THE PROBLEM.
Format every line of the listing below as a numbered list, leaving out any blank lines.

SUPPLIED DATA.
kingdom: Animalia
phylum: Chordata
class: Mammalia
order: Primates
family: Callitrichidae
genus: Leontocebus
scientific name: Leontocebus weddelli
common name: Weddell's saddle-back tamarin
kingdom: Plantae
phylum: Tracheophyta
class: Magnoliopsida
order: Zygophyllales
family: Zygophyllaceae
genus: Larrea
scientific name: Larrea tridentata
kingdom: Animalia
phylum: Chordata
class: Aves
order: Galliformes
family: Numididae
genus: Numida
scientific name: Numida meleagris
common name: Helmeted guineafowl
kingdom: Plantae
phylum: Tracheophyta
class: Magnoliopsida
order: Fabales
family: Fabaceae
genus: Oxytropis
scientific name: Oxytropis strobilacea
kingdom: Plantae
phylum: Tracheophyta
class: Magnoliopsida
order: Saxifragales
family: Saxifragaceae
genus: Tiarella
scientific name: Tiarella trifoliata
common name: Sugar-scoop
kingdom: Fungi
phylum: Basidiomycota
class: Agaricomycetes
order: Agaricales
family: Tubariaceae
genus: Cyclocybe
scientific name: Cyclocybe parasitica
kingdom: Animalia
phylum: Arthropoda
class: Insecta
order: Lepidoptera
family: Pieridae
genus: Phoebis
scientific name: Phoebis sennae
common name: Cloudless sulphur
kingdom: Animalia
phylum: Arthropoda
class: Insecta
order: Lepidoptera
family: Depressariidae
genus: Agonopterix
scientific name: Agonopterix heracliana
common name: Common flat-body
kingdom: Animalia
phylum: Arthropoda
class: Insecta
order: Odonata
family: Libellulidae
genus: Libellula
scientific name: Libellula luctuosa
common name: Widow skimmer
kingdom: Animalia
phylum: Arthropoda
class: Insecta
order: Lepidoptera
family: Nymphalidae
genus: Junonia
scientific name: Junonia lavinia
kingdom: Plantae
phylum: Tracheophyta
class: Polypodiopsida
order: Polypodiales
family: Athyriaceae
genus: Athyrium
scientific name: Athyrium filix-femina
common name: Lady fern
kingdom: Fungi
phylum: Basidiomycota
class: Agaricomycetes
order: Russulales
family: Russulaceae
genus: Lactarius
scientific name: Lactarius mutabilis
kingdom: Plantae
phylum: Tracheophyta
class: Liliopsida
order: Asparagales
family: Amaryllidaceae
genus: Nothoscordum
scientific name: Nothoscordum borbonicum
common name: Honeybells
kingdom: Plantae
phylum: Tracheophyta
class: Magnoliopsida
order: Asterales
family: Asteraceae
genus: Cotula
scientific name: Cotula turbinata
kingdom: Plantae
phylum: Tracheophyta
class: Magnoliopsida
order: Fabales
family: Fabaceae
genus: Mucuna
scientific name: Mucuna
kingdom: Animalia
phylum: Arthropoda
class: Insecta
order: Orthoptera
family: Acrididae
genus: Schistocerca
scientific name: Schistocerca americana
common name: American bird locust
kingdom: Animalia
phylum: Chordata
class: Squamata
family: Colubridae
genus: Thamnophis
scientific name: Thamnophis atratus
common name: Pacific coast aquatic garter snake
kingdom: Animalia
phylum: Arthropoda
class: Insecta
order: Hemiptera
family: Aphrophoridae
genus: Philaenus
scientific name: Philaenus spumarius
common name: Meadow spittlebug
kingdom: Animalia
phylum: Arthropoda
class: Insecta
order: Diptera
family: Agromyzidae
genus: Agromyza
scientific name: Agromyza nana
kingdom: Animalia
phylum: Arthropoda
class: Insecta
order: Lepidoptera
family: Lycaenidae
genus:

SOLUTION FOR THIS PROBLEM.
1. kingdom: Animalia
2. phylum: Chordata
3. class: Mammalia
4. order: Primates
5. family: Callitrichidae
6. genus: Leontocebus
7. scientific name: Leontocebus weddelli
8. common name: Weddell's saddle-back tamarin
9. kingdom: Plantae
10. phylum: Tracheophyta
11. class: Magnoliopsida
12. order: Zygophyllales
13. family: Zygophyllaceae
14. genus: Larrea
15. scientific name: Larrea tridentata
16. kingdom: Animalia
17. phylum: Chordata
18. class: Aves
19. order: Galliformes
20. family: Numididae
21. genus: Numida
22. scientific name: Numida meleagris
23. common name: Helmeted guineafowl
24. kingdom: Plantae
25. phylum: Tracheophyta
26. class: Magnoliopsida
27. order: Fabales
28. family: Fabaceae
29. genus: Oxytropis
30. scientific name: Oxytropis strobilacea
31. kingdom: Plantae
32. phylum: Tracheophyta
33. class: Magnoliopsida
34. order: Saxifragales
35. family: Saxifragaceae
36. genus: Tiarella
37. scientific name: Tiarella trifoliata
38. common name: Sugar-scoop
39. kingdom: Fungi
40. phylum: Basidiomycota
41. class: Agaricomycetes
42. order: Agaricales
43. family: Tubariaceae
44. genus: Cyclocybe
45. scientific name: Cyclocybe parasitica
46. kingdom: Animalia
47. phylum: Arthropoda
48. class: Insecta
49. order: Lepidoptera
50. family: Pieridae
51. genus: Phoebis
52. scientific name: Phoebis sennae
53. common name: Cloudless sulphur
54. kingdom: Animalia
55. phylum: Arthropoda
56. class: Insecta
57. order: Lepidoptera
58. family: Depressariidae
59. genus: Agonopterix
60. scientific name: Agonopterix heracliana
61. common name: Common flat-body
62. kingdom: Animalia
63. phylum: Arthropoda
64. class: Insecta
65. order: Odonata
66. family: Libellulidae
67. genus: Libellula
68. scientific name: Libellula luctuosa
69. common name: Widow skimmer
70. kingdom: Animalia
71. phylum: Arthropoda
72. class: Insecta
73. order: Lepidoptera
74. family: Nymphalidae
75. genus: Junonia
76. scientific name: Junonia lavinia
77. kingdom: Plantae
78. phylum: Tracheophyta
79. class: Polypodiopsida
80. order: Polypodiales
81. family: Athyriaceae
82. genus: Athyrium
83. scientific name: Athyrium filix-femina
84. common name: Lady fern
85. kingdom: Fungi
86. phylum: Basidiomycota
87. class: Agaricomycetes
88. order: Russulales
89. family: Russulaceae
90. genus: Lactarius
91. scientific name: Lactarius mutabilis
92. kingdom: Plantae
93. phylum: Tracheophyta
94. class: Liliopsida
95. order: Asparagales
96. family: Amaryllidaceae
97. genus: Nothoscordum
98. scientific name: Nothoscordum borbonicum
99. common name: Honeybells
100. kingdom: Plantae
101. phylum: Tracheophyta
102. class: Magnoliopsida
103. order: Asterales
104. family: Asteraceae
105. genus: Cotula
106. scientific name: Cotula turbinata
107. kingdom: Plantae
108. phylum: Tracheophyta
109. class: Magnoliopsida
110. order: Fabales
111. family: Fabaceae
112. genus: Mucuna
113. scientific name: Mucuna
114. kingdom: Animalia
115. phylum: Arthropoda
116. class: Insecta
117. order: Orthoptera
118. family: Acrididae
119. genus: Schistocerca
120. scientific name: Schistocerca americana
121. common name: American bird locust
122. kingdom: Animalia
123. phylum: Chordata
124. class: Squamata
125. family: Colubridae
126. genus: Thamnophis
127. scientific name: Thamnophis atratus
128. common name: Pacific coast aquatic garter snake
129. kingdom: Animalia
130. phylum: Arthropoda
131. class: Insecta
132. order: Hemiptera
133. family: Aphrophoridae
134. genus: Philaenus
135. scientific name: Philaenus spumarius
136. common name: Meadow spittlebug
137. kingdom: Animalia
138. phylum: Arthropoda
139. class: Insecta
140. order: Diptera
141. family: Agromyzidae
142. genus: Agromyza
143. scientific name: Agromyza nana
144. kingdom: Animalia
145. phylum: Arthropoda
146. class: Insecta
147. order: Lepidoptera
148. family: Lycaenidae
149. genus:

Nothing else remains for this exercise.